Now I know that this isn't really a Jeep trail, But it is located right near one of America's best places to Jeep so I thought I would throw this in because I can! Hey, it's my site so I can be creative any way I want. I must admit that these fotos are not the best. They are film fotos I had to scan into the computer and I really don't like this scanner. It does ok but I really miss the one I had before. I would still have it had canon decided to make drivers for Windows 7 but they did not so I had to throw it out. It would scan up to 9600 dpi. It was incredible. I scanned the air engine on the main page at full resolution when I first got it and you could read the writing on the rivets. It also too 20 minutes to scan but it sure was cool. Anyway, I am not a fan messing with fotos with Photoshop or other programs because that takes away from being a great photographer. I will crop my fotos and that's about it: until this set. I will admit that I helped the fotos look better than they are. Something gets lost when you scan and I just added it back. Enough on this.

Mesa Verde was discovered or found way back in 1873 by an old prospector. The following year he led a photographer down in to the area so he could document the find. This was followed by others seeking to figure out the find. A female journalist from, the New York Daily Graphic led two expeditions to the canyon area in the early 1880's and is given credit for finding some of the major sites such as Cliff House and Balcony House. When I lived over in Colorado, there were some serious forest fires in the Mesa Verde area. As serious as they were, new sites were discovered that had been hidden for all of these years. 
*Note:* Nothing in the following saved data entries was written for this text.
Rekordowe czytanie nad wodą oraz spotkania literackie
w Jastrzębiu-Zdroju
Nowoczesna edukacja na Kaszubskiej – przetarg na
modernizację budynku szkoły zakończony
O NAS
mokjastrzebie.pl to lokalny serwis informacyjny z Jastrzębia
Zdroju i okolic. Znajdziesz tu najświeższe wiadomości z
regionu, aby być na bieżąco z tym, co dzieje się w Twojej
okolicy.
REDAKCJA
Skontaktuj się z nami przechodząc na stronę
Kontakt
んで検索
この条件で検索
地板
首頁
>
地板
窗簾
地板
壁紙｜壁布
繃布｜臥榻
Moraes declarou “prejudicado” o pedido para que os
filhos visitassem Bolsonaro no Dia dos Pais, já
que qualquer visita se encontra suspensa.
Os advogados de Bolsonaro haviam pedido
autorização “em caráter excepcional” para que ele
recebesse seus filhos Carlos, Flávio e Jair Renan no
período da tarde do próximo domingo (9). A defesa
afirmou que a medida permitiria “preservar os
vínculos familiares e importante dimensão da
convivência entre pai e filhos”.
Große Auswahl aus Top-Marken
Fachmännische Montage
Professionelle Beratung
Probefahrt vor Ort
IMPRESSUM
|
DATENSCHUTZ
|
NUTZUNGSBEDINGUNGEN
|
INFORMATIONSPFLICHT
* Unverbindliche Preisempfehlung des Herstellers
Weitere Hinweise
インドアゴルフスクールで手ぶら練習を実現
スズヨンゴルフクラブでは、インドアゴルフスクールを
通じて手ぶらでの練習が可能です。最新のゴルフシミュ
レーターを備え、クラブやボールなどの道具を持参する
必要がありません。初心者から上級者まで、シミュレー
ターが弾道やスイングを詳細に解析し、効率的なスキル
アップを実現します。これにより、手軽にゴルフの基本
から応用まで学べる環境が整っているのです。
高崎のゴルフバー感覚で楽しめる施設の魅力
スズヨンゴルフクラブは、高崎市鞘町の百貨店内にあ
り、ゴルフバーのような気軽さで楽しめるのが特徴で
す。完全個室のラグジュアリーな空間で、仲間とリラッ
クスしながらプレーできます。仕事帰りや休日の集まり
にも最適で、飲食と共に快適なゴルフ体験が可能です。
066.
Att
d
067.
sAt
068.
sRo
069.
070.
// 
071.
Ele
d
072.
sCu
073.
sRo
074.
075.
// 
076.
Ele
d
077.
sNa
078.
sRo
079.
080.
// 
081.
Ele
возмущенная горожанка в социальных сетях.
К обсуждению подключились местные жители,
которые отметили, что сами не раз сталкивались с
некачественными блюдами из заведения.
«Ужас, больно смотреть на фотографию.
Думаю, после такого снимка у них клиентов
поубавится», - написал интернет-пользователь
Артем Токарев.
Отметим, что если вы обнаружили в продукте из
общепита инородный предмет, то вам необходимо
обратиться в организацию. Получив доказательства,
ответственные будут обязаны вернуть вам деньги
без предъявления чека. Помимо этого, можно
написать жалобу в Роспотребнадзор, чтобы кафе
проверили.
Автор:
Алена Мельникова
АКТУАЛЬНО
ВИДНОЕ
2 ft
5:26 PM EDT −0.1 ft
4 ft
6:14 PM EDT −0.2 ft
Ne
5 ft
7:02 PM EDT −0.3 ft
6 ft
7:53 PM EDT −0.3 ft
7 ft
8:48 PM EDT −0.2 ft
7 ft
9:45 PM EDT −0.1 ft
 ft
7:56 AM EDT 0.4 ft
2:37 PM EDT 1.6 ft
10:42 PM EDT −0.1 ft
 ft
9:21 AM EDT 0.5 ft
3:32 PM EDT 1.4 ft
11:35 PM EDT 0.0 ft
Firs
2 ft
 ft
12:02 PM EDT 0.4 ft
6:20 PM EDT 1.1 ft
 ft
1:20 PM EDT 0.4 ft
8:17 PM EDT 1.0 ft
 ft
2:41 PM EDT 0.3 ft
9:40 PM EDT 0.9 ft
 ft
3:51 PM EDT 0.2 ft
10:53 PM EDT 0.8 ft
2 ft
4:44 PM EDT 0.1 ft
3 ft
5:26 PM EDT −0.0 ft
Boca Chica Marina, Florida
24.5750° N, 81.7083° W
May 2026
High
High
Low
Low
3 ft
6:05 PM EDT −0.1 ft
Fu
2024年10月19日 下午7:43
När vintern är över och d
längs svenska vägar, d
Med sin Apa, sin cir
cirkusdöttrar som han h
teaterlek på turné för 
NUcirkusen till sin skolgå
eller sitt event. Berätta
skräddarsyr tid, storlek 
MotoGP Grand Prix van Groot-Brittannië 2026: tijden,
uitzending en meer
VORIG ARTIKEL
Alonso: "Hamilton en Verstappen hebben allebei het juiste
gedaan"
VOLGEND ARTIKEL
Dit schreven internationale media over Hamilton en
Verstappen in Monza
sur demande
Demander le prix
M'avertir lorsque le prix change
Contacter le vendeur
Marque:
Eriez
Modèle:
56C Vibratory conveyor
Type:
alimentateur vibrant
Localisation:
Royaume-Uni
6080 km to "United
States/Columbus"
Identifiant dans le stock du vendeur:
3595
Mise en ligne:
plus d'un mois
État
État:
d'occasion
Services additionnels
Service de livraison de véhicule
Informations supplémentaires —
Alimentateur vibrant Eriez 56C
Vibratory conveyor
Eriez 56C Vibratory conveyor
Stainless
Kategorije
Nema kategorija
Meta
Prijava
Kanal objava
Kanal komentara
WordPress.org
Fotos from Mesa Verde; part 1

As time passed, more and more people became interested in the ruins. Who lived there? What was their lifestyle? And more puzzling, where did they go?  Years of study by smarter people then I have decided that the first inhabitants, called Puebloans arrived in the are around 650 ad. The culture lasted to around  the year 1300. The reason for leaving is suggested as there was a horrible drought from 1276 to 1299 which forced the farming culture to move on. As to where, no one is sure. Evidence points to the south where similar pottery has been discovered near the Rio Grande River. By the time it was discovered, the land was owned by the Ute Indians, given to them by a treaty in 1873. Records show that they did winter in the canyons but did not live in the structures left behind. Of course, we all know how treaties with the Native Americans always turned out. We give them supposedly the worst land available and suddenly something is discovered, like gold, oil or ancient ruins and oops we made a mistake. We will be taking the land back and sending you somewhere else. And as we all know, it isn't Indian property anymore. 

more fotos

The first part of the area to gain Federal protection was in 1889 and called Goodman Point Pueblo. Over the next 2 decades, many activists implored the government for complete protection of the area. Already ancient artifacts were disappearing and there was vandalism taking place. Finally in 1906, Teddy Roosevelt made the area a national park. The park contains over 52,000 acres and is home to 4300 ancient sites as well as 600 cliff dwellings. Before being made a park, many artifacts disappeared with the people who explored the area. According to early accounts, when discovered, many of the sites had the appearance of being abandoned in a rush. Many items of clothes, utensils, and tools were left as if the owners took off in a rush. This is similar to Utah's Boston Terrace when it was found. Needless to say, a lot of these items were taken as souvenirs, never to be seen again. Federal law now prohibits the removal of any type of artifact from any of its protected areas. Utah also has a law that prohibits taking items from unexplored archaeological sites. You've been warned.... ha ha!  OK, if you happen to be in the 4 corners area or say, maybe Durango Colorado, I would highly recommend that you take a day and visit Mesa Verde and see the past come alive.